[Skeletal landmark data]
-=-=-=-=-

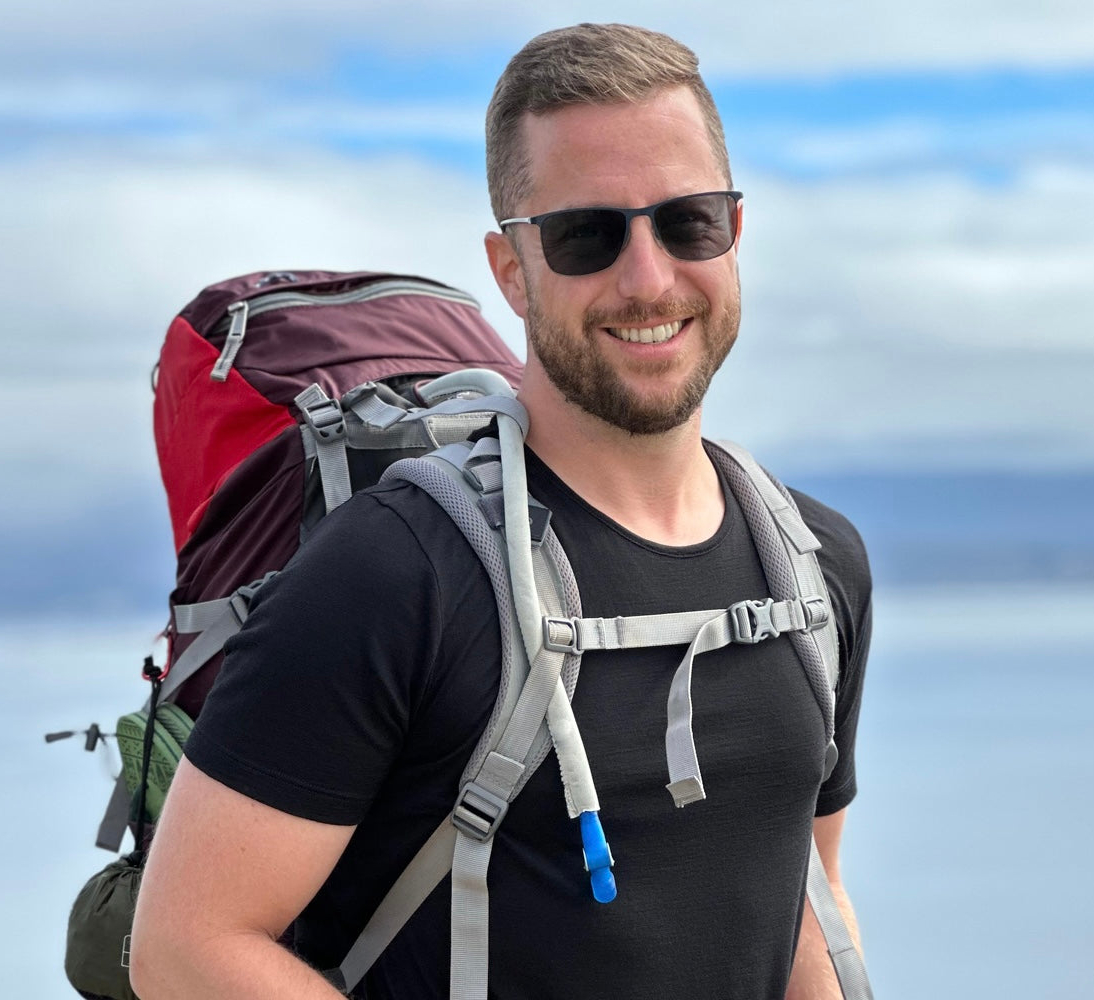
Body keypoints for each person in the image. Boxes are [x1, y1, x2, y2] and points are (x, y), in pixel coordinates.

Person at [131, 22, 872, 1000]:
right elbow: (187, 947)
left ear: (735, 229)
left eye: (686, 220)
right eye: (585, 235)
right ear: (512, 268)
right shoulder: (395, 574)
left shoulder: (815, 566)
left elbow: (807, 899)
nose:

-=-=-=-=-

PROBLEM REQUIREMENTS -
The lines needed are those in the data above that hold the string "right"; copy each of them.

RESPONSE TO THIS EXERCISE -
right elbow: (187, 947)
right eye: (585, 235)
right ear: (512, 268)
right shoulder: (395, 574)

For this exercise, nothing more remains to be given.